No, that’s not a nice way to say, ‘you’re fired and don’t bother coming back’, accountancy firm Ernst & Young wants their employees to really enjoy time away from work.
The company is allowing workers six to 12 weeks of life leave a year, which they can use for travel, to work on their passions, or to basically do nothing.
Employees can take it in one or two blocks at a time and perhaps unsurprisingly, it’s not paid, unlike normal holiday leave.
People who work there will also be able to opt for other schemes like term-time working and temporary part-time to suit parents and carers.
That means parents can work full time during their childrens’ term-times but then take the holidays off. But it’s not just for parents, anyone can take the time off or choose to go part-time for up to three months.
And it’s all about employee satisfaction and productivity.

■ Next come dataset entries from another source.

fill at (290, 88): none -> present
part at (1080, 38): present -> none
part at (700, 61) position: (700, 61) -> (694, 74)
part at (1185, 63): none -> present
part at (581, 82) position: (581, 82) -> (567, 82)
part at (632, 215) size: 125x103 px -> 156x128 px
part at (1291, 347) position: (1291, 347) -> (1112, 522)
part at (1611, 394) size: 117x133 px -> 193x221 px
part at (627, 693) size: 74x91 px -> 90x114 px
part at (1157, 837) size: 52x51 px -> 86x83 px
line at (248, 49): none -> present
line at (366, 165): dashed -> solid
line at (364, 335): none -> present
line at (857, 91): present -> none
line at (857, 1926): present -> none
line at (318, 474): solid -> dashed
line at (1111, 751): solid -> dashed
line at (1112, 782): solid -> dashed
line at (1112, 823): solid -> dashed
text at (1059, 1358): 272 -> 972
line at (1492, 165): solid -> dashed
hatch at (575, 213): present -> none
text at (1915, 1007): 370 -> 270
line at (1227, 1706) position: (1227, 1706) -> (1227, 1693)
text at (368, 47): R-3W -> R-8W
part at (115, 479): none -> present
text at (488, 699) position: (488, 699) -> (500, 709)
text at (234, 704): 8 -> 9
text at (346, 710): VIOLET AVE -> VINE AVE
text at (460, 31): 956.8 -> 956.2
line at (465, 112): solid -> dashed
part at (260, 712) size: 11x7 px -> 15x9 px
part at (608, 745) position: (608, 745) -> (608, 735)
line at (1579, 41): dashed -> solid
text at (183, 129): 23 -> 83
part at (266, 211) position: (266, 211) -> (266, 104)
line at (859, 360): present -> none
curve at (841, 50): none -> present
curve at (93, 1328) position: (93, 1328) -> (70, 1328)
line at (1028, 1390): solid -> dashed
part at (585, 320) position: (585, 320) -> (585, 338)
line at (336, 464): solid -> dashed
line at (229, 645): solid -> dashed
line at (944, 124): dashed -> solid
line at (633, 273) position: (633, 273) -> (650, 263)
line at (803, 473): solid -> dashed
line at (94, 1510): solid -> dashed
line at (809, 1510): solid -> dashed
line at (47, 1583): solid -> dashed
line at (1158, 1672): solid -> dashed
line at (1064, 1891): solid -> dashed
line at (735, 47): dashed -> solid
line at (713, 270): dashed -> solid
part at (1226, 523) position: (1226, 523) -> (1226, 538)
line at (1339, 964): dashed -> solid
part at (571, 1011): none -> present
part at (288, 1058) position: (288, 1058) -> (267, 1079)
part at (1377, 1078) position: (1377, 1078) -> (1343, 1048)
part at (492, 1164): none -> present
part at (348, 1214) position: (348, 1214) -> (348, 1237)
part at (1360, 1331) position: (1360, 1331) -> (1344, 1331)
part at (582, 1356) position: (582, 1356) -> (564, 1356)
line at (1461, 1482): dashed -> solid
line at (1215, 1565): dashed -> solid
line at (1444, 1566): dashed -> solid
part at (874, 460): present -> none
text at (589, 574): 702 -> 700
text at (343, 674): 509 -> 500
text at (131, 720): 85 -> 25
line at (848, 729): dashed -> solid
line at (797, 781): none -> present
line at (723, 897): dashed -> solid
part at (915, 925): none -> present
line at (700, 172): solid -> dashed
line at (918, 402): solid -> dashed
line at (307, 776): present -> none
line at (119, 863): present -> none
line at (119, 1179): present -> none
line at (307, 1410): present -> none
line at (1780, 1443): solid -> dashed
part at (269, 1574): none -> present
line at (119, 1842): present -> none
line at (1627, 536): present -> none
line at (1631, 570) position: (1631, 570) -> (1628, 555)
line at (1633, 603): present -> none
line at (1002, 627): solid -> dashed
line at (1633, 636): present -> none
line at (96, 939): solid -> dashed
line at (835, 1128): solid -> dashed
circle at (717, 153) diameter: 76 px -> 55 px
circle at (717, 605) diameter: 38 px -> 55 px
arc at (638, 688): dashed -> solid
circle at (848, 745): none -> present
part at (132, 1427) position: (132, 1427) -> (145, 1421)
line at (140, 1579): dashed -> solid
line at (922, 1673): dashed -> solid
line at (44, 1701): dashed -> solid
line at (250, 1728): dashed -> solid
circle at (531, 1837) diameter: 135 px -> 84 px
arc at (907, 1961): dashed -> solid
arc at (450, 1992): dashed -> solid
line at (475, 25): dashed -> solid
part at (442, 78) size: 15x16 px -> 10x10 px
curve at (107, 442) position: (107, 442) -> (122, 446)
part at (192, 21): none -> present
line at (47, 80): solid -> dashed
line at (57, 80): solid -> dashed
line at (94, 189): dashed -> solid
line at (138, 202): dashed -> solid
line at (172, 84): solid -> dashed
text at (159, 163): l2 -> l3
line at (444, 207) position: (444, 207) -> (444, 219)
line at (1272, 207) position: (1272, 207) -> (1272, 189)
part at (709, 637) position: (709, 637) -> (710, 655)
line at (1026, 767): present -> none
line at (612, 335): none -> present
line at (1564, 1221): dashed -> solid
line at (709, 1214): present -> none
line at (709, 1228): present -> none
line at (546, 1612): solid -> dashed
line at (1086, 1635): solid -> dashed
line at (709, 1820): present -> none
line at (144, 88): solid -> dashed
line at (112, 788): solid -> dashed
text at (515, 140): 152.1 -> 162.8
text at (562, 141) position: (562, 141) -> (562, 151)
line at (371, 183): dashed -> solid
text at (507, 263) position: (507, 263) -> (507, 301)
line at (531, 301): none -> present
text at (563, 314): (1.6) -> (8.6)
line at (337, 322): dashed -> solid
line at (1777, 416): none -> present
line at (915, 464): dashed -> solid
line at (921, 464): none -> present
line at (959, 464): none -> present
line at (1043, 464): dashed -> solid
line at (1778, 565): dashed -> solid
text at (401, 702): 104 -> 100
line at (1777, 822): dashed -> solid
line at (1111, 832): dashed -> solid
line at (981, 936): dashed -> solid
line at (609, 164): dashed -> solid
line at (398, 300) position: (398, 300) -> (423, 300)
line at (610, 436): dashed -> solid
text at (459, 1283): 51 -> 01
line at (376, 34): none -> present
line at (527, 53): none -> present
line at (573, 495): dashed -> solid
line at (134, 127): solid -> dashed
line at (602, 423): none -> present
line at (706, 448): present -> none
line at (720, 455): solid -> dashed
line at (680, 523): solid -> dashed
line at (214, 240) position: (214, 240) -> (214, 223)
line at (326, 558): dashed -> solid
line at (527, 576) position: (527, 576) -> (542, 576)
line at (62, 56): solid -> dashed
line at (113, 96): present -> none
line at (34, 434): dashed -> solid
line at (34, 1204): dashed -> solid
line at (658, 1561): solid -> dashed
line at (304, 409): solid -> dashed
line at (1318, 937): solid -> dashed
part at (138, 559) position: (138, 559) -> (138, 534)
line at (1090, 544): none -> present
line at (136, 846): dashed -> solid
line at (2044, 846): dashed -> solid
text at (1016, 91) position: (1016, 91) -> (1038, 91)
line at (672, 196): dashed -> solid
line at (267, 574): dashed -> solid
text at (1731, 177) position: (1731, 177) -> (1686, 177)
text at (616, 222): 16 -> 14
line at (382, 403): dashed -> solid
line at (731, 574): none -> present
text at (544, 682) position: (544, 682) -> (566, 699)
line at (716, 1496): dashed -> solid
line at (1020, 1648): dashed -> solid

Time to move to Australia (Picture: Getty)‘Flexible work policies like this are necessary because of increased competition for talent,’ said Kate Hillman from Ernst & Young Oceana.
‘The policies are intended to address a growing demand for flexible work environments in general, not just working parents.
‘We’re innovating so we don’t lose these people while they pursue passions outside of work.’
The number of millennials at the company also motivated their decision as flexibility is a strong factor for millennials looking for work.
‘Millennials are also driving demand for flexibility as their preference for diverse and stimulating career experiences overrides traditional workplace structures and timelines,’ added Kate.
‘By next year, 80% of our workforce across the globe will be millennials so this is a particularly significant consideration for us.’
Let’s hope other companies take note.